The standard library `exec` package contains a very useful API to execute commands, however, the [exec.Cmd.Run](https://pkg.go.dev/os/exec#Cmd.Run) and [exec.Cmd.Output](https://pkg.go.dev/os/exec#Cmd.Output) methods behave differently in the case of a failed execution. In particular, `exec.Cmd.Run` will NOT populate `exec.ExitError.Stderr` in the case of failure, whereas `exec.Cmd.Output` will do. While this is explicitly noted in the exec package documentation, it is a source of confusion even for experienced users.

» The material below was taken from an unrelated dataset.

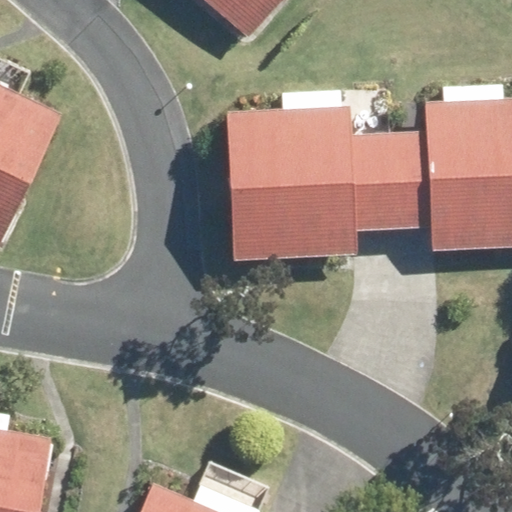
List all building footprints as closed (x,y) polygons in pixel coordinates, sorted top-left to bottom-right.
[(211,0),(247,30),(271,0),(211,0)] [(0,228),(57,111),(0,83),(0,228)] [(424,126),(386,128),(391,223),(429,221),(430,244),(511,239),(511,89),(422,95),(424,126)] [(347,98),(224,105),(233,254),(354,248),(353,225),(391,223),(386,128),(349,129),(347,98)] [(0,511),(35,511),(50,433),(0,424),(0,511)] [(253,511),(255,509),(197,483),(191,496),(154,479),(138,511),(253,511)]
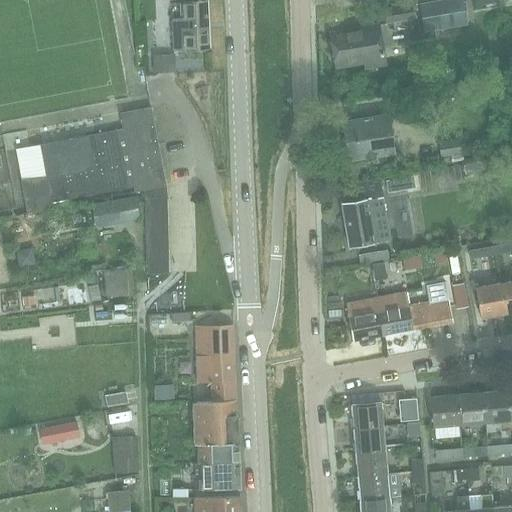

Another issue with the standard library package is that if we use `exec.Cmd.Output` to only capture the error we will be incurring in unnecessary allocations because it uses a `bytes.Buffer` for capturing STDOUT, and also STDERR will be truncated. The wrappers defined in this library do not have this peformance penalization nor truncate any output.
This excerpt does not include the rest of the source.